— BEGIN INFORMATION SUPPLIED —
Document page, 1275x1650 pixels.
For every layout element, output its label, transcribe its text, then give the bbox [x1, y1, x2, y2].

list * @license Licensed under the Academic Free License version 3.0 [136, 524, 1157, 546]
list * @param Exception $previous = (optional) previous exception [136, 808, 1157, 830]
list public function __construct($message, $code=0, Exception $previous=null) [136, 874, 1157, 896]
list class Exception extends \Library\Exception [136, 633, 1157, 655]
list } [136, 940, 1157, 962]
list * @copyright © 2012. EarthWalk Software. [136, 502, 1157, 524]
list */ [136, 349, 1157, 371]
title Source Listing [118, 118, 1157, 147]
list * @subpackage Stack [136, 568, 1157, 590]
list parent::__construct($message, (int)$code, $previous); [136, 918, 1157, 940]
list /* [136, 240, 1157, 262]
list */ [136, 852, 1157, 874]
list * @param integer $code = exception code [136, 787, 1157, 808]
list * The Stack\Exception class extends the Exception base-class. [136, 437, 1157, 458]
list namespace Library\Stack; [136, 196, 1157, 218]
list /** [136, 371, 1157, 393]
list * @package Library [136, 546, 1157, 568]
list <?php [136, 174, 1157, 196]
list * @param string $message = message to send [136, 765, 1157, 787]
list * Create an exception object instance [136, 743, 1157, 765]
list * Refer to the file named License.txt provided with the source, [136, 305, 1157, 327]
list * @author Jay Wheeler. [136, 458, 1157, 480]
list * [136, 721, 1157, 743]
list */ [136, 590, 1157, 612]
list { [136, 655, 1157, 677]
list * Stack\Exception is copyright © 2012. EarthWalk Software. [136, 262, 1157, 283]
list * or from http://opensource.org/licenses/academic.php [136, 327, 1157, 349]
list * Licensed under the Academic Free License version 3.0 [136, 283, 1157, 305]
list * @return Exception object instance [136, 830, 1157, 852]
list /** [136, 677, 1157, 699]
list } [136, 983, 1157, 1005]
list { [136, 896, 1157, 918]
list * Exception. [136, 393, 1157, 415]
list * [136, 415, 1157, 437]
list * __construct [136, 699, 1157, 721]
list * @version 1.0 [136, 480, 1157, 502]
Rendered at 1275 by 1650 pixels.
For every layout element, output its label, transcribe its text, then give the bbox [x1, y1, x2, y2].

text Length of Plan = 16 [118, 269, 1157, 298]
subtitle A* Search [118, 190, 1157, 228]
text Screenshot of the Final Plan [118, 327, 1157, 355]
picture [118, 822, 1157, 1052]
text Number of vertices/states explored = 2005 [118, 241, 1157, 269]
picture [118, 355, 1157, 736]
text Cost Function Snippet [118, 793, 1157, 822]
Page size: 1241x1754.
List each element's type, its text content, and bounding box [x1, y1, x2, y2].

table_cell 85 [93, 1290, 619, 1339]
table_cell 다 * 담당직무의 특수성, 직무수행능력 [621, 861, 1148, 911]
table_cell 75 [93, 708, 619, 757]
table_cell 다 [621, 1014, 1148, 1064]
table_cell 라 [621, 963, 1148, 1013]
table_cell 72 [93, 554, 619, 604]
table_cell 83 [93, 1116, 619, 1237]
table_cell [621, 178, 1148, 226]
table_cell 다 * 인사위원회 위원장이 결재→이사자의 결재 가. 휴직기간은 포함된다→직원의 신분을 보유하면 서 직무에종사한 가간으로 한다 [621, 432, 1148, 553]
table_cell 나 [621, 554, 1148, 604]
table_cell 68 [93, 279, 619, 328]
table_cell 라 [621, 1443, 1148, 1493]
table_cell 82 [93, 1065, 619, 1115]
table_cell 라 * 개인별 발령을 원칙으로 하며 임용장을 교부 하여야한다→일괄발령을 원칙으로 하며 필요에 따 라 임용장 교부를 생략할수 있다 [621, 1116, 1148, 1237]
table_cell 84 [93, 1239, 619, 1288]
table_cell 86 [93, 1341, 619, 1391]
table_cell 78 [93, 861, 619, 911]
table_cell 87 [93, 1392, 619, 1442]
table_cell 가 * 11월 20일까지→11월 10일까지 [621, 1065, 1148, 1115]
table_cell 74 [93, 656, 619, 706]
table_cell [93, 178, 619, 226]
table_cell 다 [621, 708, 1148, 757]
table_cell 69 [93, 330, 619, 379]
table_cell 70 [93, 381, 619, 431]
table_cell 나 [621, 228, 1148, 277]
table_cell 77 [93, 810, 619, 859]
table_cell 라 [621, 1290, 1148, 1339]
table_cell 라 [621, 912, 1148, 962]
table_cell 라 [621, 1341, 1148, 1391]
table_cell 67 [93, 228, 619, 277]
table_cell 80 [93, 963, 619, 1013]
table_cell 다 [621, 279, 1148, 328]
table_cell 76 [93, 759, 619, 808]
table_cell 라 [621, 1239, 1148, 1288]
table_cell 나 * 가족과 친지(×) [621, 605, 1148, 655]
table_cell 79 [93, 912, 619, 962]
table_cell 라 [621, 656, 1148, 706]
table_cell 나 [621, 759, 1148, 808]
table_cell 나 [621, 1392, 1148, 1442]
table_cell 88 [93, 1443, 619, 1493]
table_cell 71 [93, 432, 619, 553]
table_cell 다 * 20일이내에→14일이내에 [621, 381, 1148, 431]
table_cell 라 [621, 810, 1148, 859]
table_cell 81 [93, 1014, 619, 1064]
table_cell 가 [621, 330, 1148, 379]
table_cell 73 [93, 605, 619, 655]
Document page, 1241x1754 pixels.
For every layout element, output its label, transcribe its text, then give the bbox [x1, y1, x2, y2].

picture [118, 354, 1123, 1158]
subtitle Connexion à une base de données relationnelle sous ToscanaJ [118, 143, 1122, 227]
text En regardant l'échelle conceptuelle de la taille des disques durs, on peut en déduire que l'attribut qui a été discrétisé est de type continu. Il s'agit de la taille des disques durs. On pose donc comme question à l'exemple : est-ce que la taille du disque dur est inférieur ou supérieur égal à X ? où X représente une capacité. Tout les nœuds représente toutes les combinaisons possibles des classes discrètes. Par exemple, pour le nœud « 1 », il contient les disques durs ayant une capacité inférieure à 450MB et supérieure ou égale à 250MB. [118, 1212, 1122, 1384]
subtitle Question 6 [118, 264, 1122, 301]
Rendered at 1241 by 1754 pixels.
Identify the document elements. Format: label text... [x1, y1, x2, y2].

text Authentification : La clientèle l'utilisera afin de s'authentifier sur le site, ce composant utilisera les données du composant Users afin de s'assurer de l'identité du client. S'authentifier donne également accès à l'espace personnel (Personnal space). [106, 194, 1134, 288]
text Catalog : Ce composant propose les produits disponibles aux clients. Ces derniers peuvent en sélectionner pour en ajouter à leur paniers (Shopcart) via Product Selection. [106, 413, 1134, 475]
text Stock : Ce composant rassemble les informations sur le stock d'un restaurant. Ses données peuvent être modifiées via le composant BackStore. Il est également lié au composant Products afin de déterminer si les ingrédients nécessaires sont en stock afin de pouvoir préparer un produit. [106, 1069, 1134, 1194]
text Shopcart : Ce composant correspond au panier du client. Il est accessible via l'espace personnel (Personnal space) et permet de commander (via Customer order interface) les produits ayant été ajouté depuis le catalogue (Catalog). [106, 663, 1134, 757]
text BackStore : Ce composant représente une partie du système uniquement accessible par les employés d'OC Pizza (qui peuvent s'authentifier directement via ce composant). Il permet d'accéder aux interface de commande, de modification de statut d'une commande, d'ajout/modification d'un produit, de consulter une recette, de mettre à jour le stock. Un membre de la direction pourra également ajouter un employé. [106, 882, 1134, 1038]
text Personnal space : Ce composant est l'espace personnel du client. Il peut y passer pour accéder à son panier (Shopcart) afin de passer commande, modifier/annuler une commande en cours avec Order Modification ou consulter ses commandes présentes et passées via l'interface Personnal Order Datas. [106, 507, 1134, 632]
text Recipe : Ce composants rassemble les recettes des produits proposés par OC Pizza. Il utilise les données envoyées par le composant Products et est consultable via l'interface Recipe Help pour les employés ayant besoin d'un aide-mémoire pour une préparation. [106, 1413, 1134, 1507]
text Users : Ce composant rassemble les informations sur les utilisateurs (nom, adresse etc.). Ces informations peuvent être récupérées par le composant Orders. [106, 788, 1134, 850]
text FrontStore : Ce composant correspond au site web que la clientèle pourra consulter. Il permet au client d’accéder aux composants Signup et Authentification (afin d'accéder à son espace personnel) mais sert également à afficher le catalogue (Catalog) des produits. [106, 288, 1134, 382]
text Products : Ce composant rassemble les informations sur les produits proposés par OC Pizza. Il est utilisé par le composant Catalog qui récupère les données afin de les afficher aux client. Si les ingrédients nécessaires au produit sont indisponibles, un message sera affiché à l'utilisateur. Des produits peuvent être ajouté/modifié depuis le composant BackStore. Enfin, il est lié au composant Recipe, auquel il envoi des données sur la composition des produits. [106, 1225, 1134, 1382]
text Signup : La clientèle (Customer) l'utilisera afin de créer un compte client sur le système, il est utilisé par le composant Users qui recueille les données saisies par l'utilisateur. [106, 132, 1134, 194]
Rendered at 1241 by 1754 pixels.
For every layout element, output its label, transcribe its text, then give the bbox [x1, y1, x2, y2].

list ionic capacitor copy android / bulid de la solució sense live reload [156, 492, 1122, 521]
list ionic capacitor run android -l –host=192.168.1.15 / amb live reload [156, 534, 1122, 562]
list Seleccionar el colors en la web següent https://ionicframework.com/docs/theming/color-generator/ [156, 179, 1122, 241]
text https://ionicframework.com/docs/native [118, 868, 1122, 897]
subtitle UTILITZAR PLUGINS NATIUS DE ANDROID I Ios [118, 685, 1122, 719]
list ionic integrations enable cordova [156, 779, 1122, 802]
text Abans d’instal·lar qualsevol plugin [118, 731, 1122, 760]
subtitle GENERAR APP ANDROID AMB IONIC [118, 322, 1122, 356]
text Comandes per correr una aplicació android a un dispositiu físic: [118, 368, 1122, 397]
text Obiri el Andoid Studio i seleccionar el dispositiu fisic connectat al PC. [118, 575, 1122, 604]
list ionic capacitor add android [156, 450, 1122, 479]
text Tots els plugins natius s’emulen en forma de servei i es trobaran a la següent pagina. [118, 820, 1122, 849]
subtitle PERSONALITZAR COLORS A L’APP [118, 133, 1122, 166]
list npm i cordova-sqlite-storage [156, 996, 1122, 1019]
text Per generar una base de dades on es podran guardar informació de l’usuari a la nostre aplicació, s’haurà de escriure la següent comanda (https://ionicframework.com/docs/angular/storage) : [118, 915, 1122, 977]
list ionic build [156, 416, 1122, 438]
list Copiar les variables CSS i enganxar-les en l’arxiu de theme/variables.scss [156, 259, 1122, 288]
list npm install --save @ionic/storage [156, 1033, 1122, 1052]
— END INFORMATION SUPPLIED —
GIVEN EXERCISE: Update everything from the line containing "text Length of" down to the line containing "text Number of" by changing "Plan" to "Path" and leaving all else as it is. Return only those lines.

OUTPUT FOR THIS TASK:
text Length of Path = 16 [118, 269, 1157, 298]
subtitle A* Search [118, 190, 1157, 228]
text Screenshot of the Final Path [118, 327, 1157, 355]
picture [118, 822, 1157, 1052]
text Number of vertices/states explored = 2005 [118, 241, 1157, 269]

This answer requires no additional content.